• **What is expected**
Copy out the material verbatim and nothing more, beginning at the line that contains "pose: elev=235.6 azim=142.6" and stopping after the line that contains "Dot at: (247, 317)". Include both of those lines.

━━━ Raw records

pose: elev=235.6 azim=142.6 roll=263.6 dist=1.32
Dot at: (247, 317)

━━━━━━
━━━ Raw records

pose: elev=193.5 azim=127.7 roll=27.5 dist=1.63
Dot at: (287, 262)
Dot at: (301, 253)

━━━━━━

• **Response**
pose: elev=235.6 azim=142.6 roll=263.6 dist=1.32
Dot at: (247, 317)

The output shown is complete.